1. Field of the Invention
This invention relates to optical waveguide fibers and, in particular, to a method and apparatus for monitoring fiber tension during the drawing of such fibers.
2. Description of the Prior Art
As is well known in the art, a critical parameter in the production of optical waveguide fibers is the tension within the fiber during the drawing process, and, in particular, the tension within the fiber in the region between the hot zone and the first coater. The magnitude of this tension affects the final properties of the fiber, including the fiber's diameter, ultimate strength and, through a stress optic effect, its optical properties.
From a process point of view, the tension in the fiber also affects the overall stability and throughput of the drawing process. Excessive tension leads to rapid necking and ultimate rupture of the fiber in the hot zone region. If not carefully controlled, increasing the temperature of the hot zone to reduce fiber tension can result in draw resonance and root oscillation, which in turn can result in oscillatory variations in fiber diameter which are difficult to control with conventional fiber diameter monitoring equipment. Oscillation of the fiber during drawing can also adversely affect the fiber coating process.
To date, fiber tension has been monitored mechanically by measuring the deformation of the fiber in response to a force applied transversely to the direction of motion of the fiber. Specifically, a three wheel device has been used wherein two wheels are applied to one side of the fiber and a third wheel is applied to the other side of the fiber. The third wheel is lightly sprung and can move in and out relative to the first two wheels. The location of the third wheel relative to the first two wheels has been used as a measure of the tension in the fiber.

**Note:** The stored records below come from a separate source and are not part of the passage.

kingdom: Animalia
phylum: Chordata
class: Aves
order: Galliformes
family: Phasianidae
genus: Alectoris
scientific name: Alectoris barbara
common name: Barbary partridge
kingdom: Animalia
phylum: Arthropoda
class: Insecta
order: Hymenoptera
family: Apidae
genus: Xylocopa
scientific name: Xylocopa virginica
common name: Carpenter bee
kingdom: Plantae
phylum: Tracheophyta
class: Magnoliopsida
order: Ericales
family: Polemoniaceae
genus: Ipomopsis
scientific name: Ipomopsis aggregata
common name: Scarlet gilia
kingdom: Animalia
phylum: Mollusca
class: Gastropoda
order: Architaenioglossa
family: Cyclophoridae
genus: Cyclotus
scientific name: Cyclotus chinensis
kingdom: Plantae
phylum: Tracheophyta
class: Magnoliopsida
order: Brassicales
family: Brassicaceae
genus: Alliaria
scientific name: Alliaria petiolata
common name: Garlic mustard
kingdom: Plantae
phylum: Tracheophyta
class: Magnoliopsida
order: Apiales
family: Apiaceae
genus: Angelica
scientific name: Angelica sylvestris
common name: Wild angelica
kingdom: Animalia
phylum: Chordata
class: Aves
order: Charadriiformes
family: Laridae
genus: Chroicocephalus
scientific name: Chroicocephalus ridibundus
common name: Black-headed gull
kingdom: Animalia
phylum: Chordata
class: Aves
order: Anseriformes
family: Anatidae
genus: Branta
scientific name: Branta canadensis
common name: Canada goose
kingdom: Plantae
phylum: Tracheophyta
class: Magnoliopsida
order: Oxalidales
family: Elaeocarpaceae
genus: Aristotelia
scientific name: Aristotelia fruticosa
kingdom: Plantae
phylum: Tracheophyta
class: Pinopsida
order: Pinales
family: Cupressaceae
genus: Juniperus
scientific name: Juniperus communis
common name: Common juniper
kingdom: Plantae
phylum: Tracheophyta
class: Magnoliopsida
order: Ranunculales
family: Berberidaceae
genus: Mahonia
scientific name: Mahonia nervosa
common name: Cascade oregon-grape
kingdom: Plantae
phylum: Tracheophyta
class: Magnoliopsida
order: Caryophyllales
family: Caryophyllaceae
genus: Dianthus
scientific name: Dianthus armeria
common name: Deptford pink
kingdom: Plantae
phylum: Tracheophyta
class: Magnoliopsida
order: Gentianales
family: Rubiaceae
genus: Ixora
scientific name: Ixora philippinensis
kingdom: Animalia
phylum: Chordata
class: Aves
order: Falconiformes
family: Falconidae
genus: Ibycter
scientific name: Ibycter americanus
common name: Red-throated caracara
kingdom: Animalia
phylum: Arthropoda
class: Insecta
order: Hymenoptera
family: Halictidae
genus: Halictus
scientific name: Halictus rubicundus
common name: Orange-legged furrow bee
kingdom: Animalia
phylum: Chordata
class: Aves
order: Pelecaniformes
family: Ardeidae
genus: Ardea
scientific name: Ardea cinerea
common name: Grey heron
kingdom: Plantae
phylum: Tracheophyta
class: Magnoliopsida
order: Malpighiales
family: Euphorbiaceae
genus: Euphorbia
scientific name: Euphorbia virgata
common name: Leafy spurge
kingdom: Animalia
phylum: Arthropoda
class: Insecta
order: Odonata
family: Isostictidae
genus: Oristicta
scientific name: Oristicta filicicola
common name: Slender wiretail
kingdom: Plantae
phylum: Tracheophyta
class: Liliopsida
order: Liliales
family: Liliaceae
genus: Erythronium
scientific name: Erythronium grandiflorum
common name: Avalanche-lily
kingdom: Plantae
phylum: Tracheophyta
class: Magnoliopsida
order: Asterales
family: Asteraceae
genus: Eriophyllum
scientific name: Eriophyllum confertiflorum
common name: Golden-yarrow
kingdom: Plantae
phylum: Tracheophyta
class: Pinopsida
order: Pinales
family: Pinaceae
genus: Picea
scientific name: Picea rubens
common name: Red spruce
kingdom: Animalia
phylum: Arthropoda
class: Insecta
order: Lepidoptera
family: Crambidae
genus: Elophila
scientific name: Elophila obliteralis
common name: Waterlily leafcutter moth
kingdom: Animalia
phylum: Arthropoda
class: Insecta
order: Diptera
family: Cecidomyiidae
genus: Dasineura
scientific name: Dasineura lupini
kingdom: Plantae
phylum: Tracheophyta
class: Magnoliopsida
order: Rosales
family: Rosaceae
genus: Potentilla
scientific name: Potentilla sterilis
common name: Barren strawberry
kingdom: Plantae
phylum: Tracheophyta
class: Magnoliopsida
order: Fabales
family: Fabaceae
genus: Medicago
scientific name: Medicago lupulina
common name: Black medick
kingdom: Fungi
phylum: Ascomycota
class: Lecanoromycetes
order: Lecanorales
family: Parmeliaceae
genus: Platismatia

The three wheel approach has numerous disadvantages which arise from the fact that the approach involves physically contacting the moving fiber. One such disadvantage results from the fact that it is difficult to precisely align the device with the fiber so as not to change the original path of the fiber. Even slight changes in fiber path can have a significant effect on the overall drawing process. For example, as described below, it has been found that contact of the three wheel device with the fiber will affect the on-line fiber diameter feedback loop so as to reduce fiber draw speed. Probably the most serious disadvantage of physically contacting the moving fiber, however, is breakage of the fiber. Because of this problem, the three wheel approach has generally only been used for monitoring fiber tension at draw speeds below about 5 meters/second.